In China, it's a long process to get your passport. If it goes smoothly, it generally takes two or three months. ... I can't believe how everyone helped me. I got my passport in one week. And I got my visa ... in three or four days.
The most important part I can't tell you in detail. But a lot of Chinese officials ... helped me, so I got out the legal way.
What do you think about America?
I don't think it's a country; it's just a small world. You cannot find any typical American family or any typical American. It's just generally typical style.
When I go [to the supermarket], I see a lot of goods. For example, cooking oil. There are maybe several dozens. But in China you cannot get one. So sometimes it's very confusing for me to choose one.
But it gets me thinking about the fact that while there are so many goods, so many materials for the people here, there aren't [so many] for other countries. ... And I just wonder, under this resource system, if it's possible for the countries like China, like India, like Brazil - the big developing countries - if it's possible for them to develop and reach the same level as here.
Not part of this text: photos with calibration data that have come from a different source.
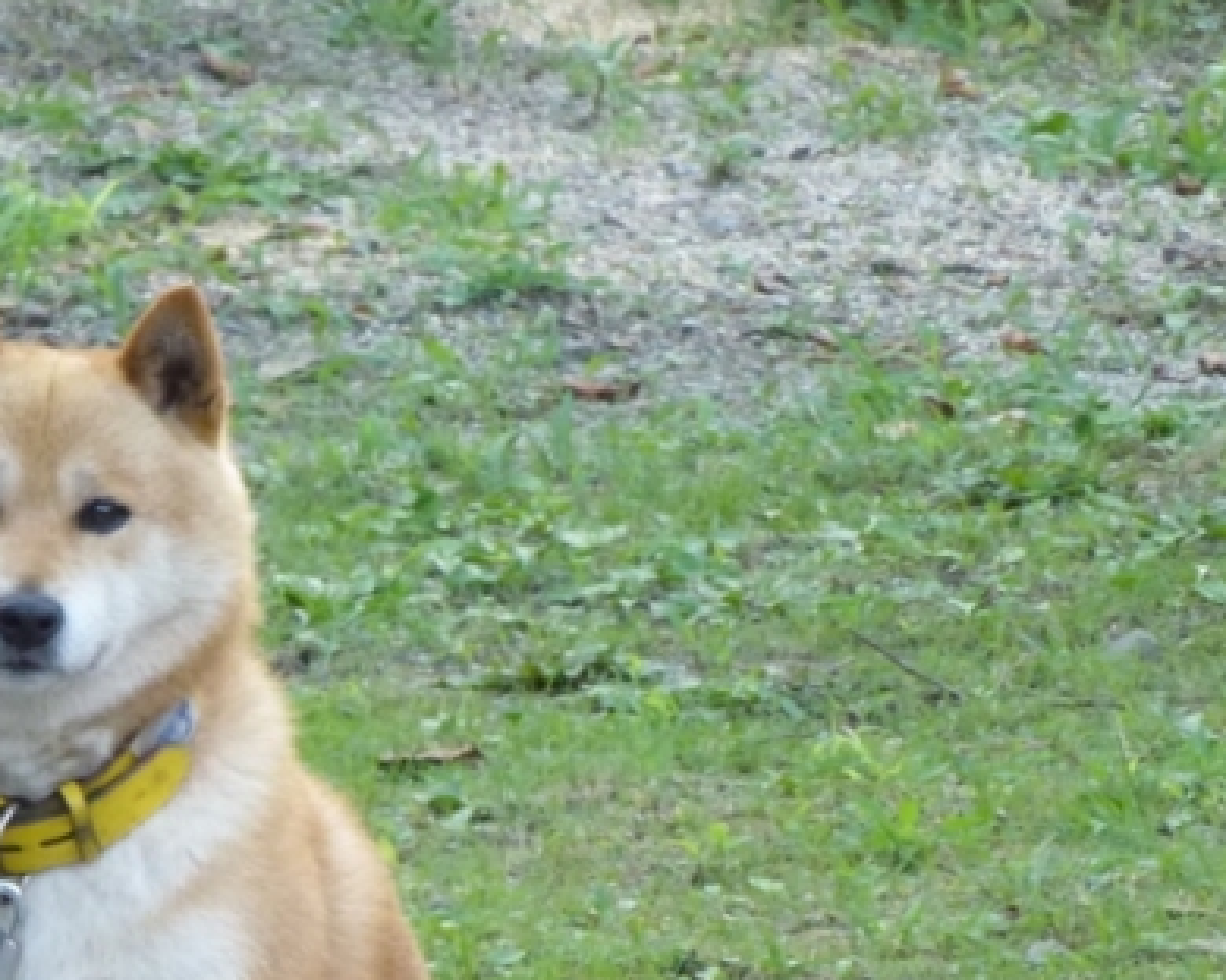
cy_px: 826
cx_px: 145
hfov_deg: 3.5
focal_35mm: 549
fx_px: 19920
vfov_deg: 2.8
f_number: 5.6
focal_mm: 44.5
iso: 400
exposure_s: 1/100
Because while the market system is quite difficult to change, I think the resource market is even more difficult to change. And if it can change, how? How it can change? It's a big question, but it's a very basic question. It's a very important question.
What about the American people?
They're very caring. ... But I'm not very clear on the American media. The American media care easily but they soon forget. ... Chinese people have a long memory.
What hasn't been in the media?
I hope that the American media [will] put more attention to the American government and their activities toward China. ... toward the people ... and the leaders in China still in jail.